# Need an IEM for 2-3k



## aaronbrako (Aug 17, 2014)

I'm looking for a pair of in-ear headphones, need suggestions on which to buy and from where.

Must have:
> A microphone
> A call answering button
> Sound good with pop / soft rock
> Decent bass but not artificial or to an extent that affects clarity

Nice to have:
> Play/Pause, Volume +/- buttons (that work on Android)
> Flat cable

Thanks in advance!


----------



## aaronbrako (Aug 19, 2014)

anyone?


----------



## ratul (Aug 19, 2014)

Xiaomi Pistons 2.1


----------



## $hadow (Aug 20, 2014)

ratul said:


> Xiaomi Pistons 2.1



are they available?


----------



## aaronbrako (Aug 20, 2014)

The a-jays one+ seemed really good, but I could only find them on sale at in.mobilefun.com and they charge Rs 1100 for delivery 

- - - Updated - - -



ratul said:


> Xiaomi Pistons 2.1


Can you give me a link to buy these?


----------



## ratul (Aug 22, 2014)

aaronbrako said:


> The a-jays one+ seemed really good, but I could only find them on sale at in.mobilefun.com and they charge Rs 1100 for delivery
> 
> - - - Updated - - -
> 
> ...





$hadow said:


> are they available?



you can try aliexpress if you want them urgently: New Original Gold XIAOMI 2nd Piston Earphone 2 II Headphone Headset Earbud with Remote & Mic For MI3 MI2 MI2S MI2A Mi1S M1 Phone-in Earphones & Headphones from Electronics on Aliexpress.com
These are V2.1, or you can wait till flipkart has them back in stock again: Mi In-the-ear Headset (Piston Design) - Mi : Flipkart.com
Though i can't say what version flipkart is offering.


----------



## $hadow (Aug 22, 2014)

ratul said:


> you can try aliexpress if you want them urgently: New Original Gold XIAOMI 2nd Piston Earphone 2 II Headphone Headset Earbud with Remote & Mic For MI3 MI2 MI2S MI2A Mi1S M1 Phone-in Earphones & Headphones from Electronics on Aliexpress.com
> These are V2.1, or you can wait till flipkart has them back in stock again: Mi In-the-ear Headset (Piston Design) - Mi : Flipkart.com
> Though i can't say what version flipkart is offering.


thanks for the input man


----------



## aaronbrako (Aug 23, 2014)

ratul said:


> you can try aliexpress if you want them urgently: New Original Gold XIAOMI 2nd Piston Earphone 2 II Headphone Headset Earbud with Remote & Mic For MI3 MI2 MI2S MI2A Mi1S M1 Phone-in Earphones & Headphones from Electronics on Aliexpress.com
> These are V2.1, or you can wait till flipkart has them back in stock again: Mi In-the-ear Headset (Piston Design) - Mi : Flipkart.com
> Though i can't say what version flipkart is offering.

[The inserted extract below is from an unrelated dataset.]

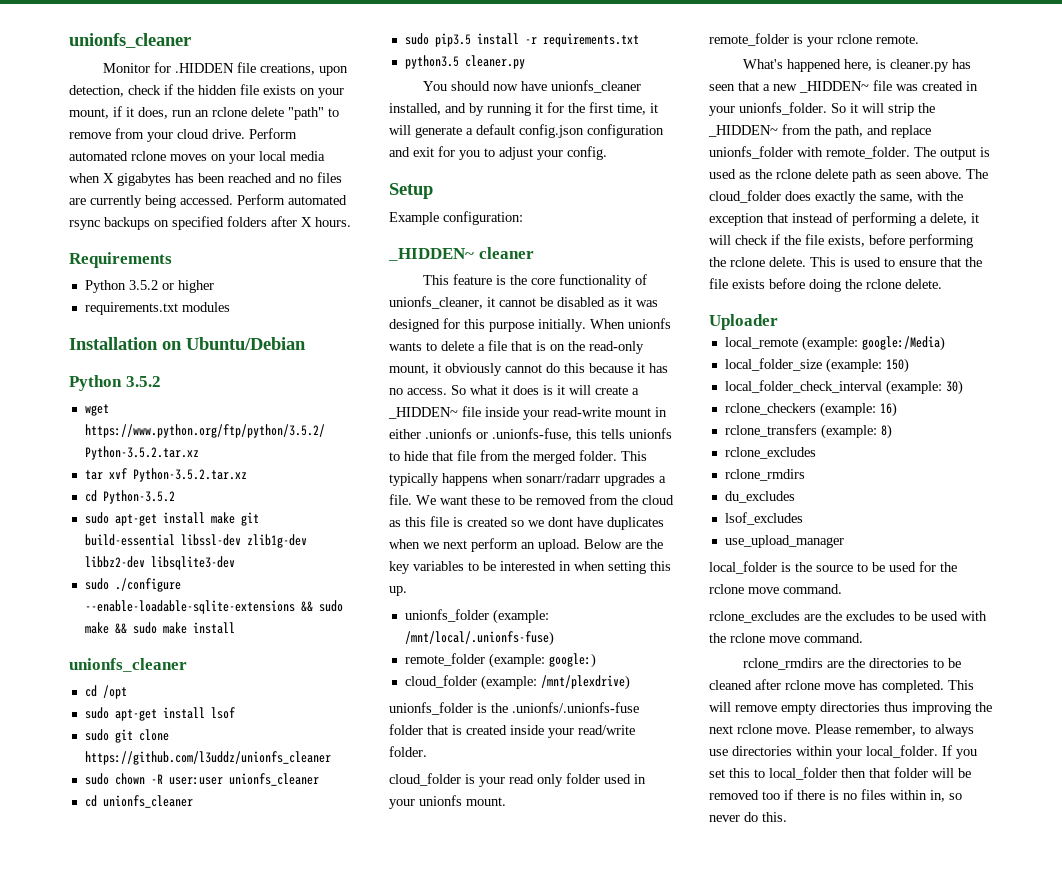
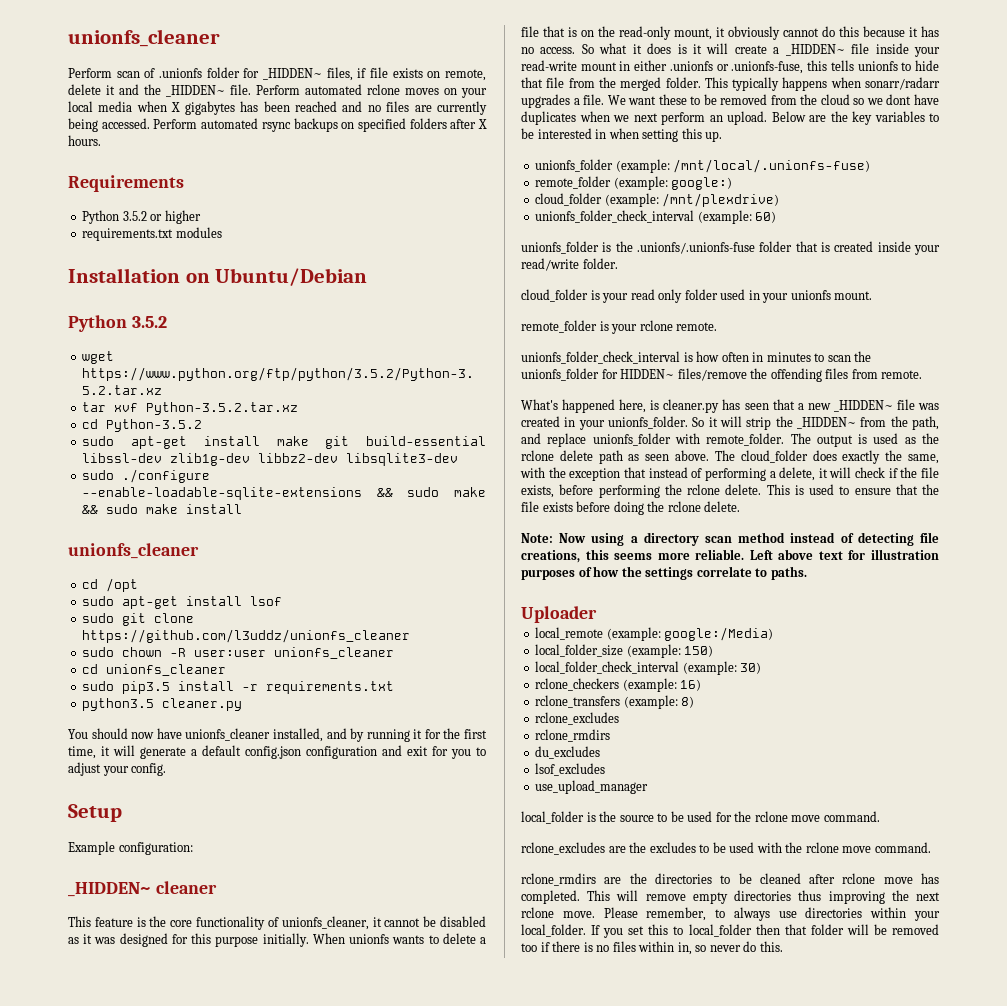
[69,33,191,48] [102,62,348,76] [69,84,344,98] [69,106,339,120] [69,128,245,142] unionfs_cleaner // Monitor for .HIDDEN file creations, upon detection, check if the hidden file exists on your mount, if it does, run an rclone delete "path" to remove from your cloud drive. -> [68,29,220,47] [68,67,487,81] [68,84,251,97] unionfs_cleaner // Perform scan of .unionfs folder for _HIDDEN~ files, if file exists on remote, delete it and the _HIDDEN~ file.
[389,516,508,527] as this file is created -> (850, 99) none
(630, 682) none -> [535,210,777,224] // unionfs_folder_check_interval (example: 60)
(919, 39) none -> [521,351,872,364] [521,368,923,382] // unionfs_folder_check_interval is how often in minutes to scan the unionfs_folder for HIDDEN~ files/remove the offending files from remote.
(942, 284) none -> [521,532,939,546] [521,549,939,563] [521,566,807,580] // Note: Now using a directory scan method instead of detecting file creations, this seems more reliable. Left above text for illustration purposes of how the settings correlate to paths.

What about the ones on eBay?


----------



## The Incinerator (Aug 23, 2014)

Mostly Mi stuff on Aliexpress are fake. So be cautious.


----------



## anaklusmos (Aug 23, 2014)

The Soundmagic E10M are pretty good, but I am not sure whether the mic works on Android. The E10S was being made for Android though.


----------